Today I learned how to make external libraries "visible" to Typescript. I asked the question on StackOverflow as How to define items to be ignored in Typescript which you can read now or later.
As you may recall, I started using Typescript yesterday. It's made a big difference already to the quality of my code so I thought I'd use it on other things, like Lychen and related in-house projects that use ClearScript to add JavaScript as an extension language.
The difficulty I was having in VSCode was how to make the various C# objects that I had exposed to JavaScript comprehensible to Typescript so that I wasn't being constantly flagged with things that weren't actually errors.
The example I gave on StackOverflow was of an object that talks to a proxy provider.
that.getMyIP = function () {
var request = new CSRestRequest();
request.AddParameter("user", username);
request.AddParameter("pass", password);
request.AddParameter("command", "getmyip");
var response = client.Execute(request);
return response.Content.trim();
};
CSRestRequest
is a symbol injected into the JavaScript interpreter from the C# side.

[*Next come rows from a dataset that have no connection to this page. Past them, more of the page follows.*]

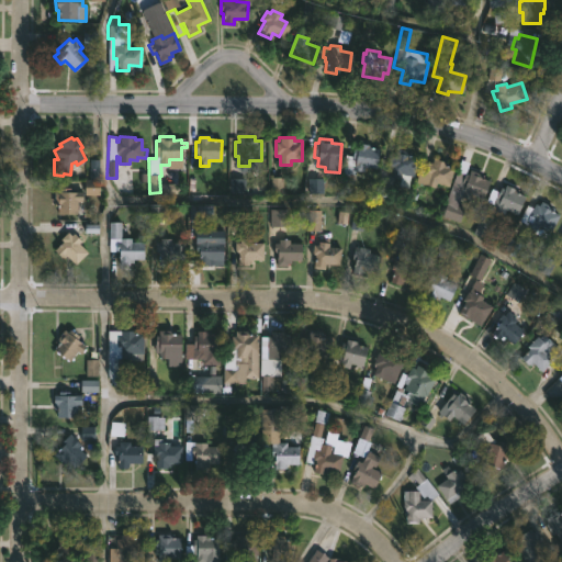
[(368,145),(368,147),(379,148),(377,169),(363,167),(363,171),(355,170),(355,173),(344,172),(346,155),(352,156),(353,145),(359,146),(359,144),(368,145)]
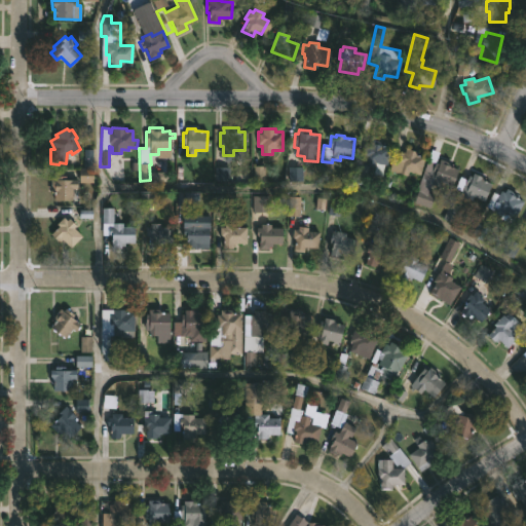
[(386,143),(385,146),(390,147),(386,165),(375,162),(374,167),(365,165),(366,160),(362,159),(366,143),(370,144),(371,139),(386,143)]
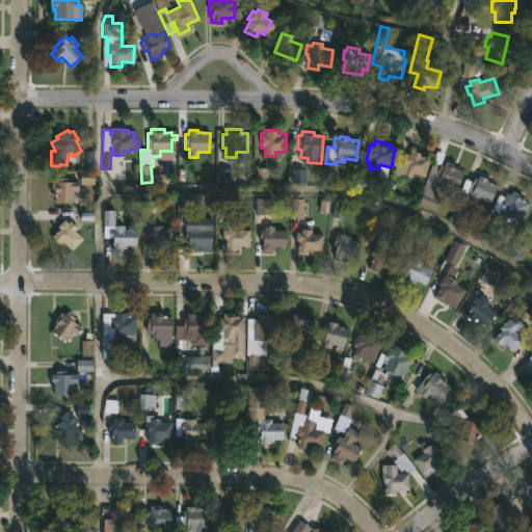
[(424,154),(423,157),(430,160),(424,177),(413,173),(410,179),(394,173),(398,160),(402,162),(405,154),(408,155),(410,150),(424,154)]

It's a wrapping of a RestSharp object. Typescript was flagging CSRestRequest
and the AddParameter
methods as 'problems'.
Kudos to SciFiThief who pointed me at the documentation and gave a brief example. Subsequent contributors added more detail.

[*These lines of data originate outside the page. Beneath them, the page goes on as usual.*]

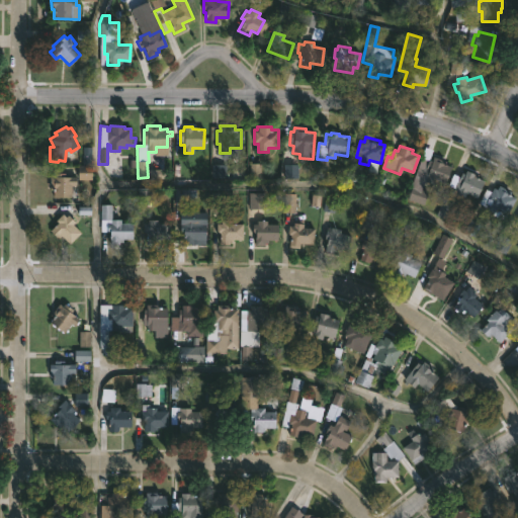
[(428,159),(432,161),(433,157),(446,161),(445,164),(451,166),(441,192),(431,188),(433,184),(424,180),(421,189),(428,191),(423,204),(408,199),(412,187),(410,186),(424,148),(431,151),(428,159)]
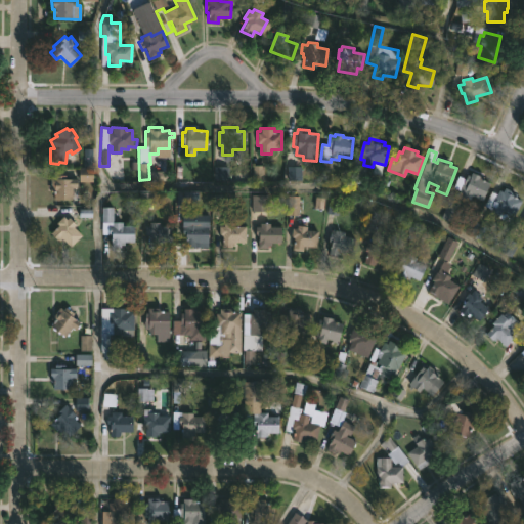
[(472,172),(490,183),(482,201),(471,194),(468,200),(456,193),(459,189),(453,186),(459,176),(465,179),(468,174),(470,176),(472,172)]
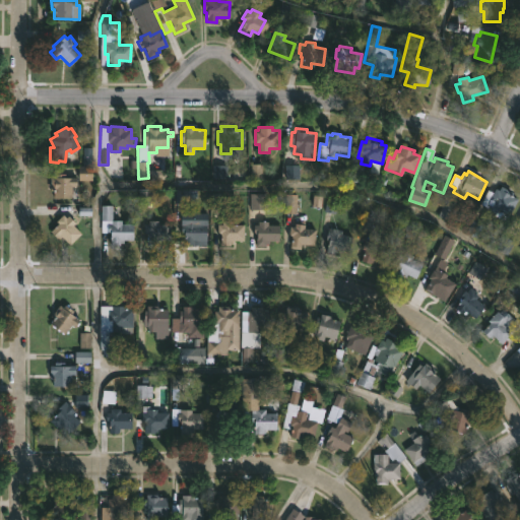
[(63,174),(63,177),(70,177),(70,197),(47,196),(48,176),(53,176),(53,173),(63,174)]
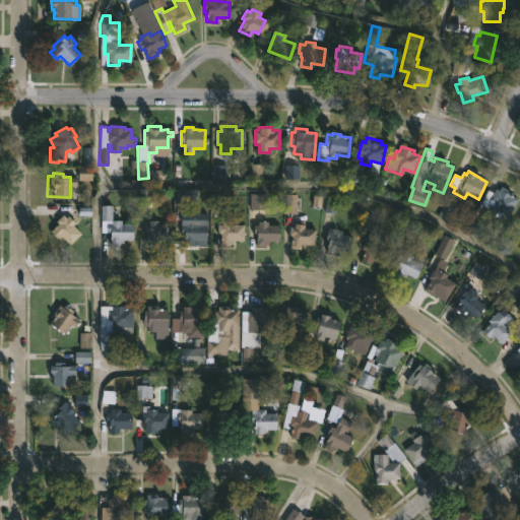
[(501,186),(511,192),(509,195),(518,199),(506,220),(488,209),(489,208),(480,204),(488,190),(493,193),(495,189),(499,191),(501,186)]
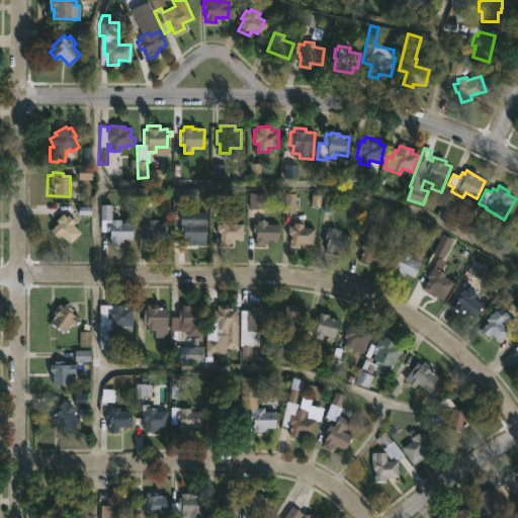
[(111,204),(111,220),(120,220),(120,224),(132,224),(132,239),(119,239),(119,244),(109,244),(109,232),(100,232),(100,204),(111,204)]
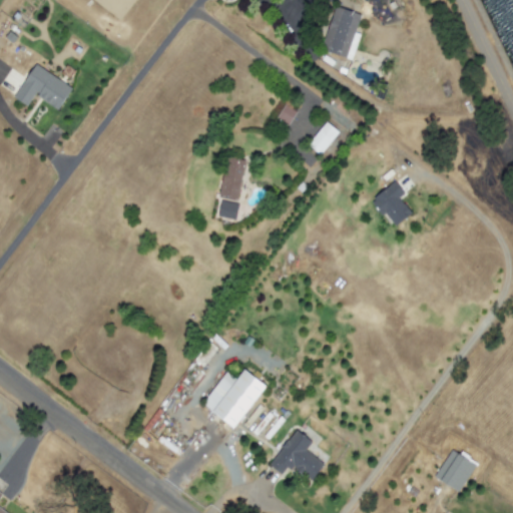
[(351,59),(359,35),(355,34),(360,14),(334,7),(321,50),(351,59)]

Now I have a file in my ts folder called external.d.ts
which contains
declare class CSRestRequest {
constructor (str?:any) ;
AddParameter(a:string, b:string) : any;
}
declare class CSRestClient {
constructor(str?:string);
Execute:(client:any);
}
And now my editing experience is improved and I can focus on the the code at hand and not be distracted by the wiggly red lines of false-positives under my code.
Top comments (2)
Oh, dang. I never knew that. Thanks!
Are there any other special declaration file names we should be aware of? As of now, I only know about
lib.d.ts
andexternal.d.ts
.According to the templates page there are seven, and that's not counting lib and external.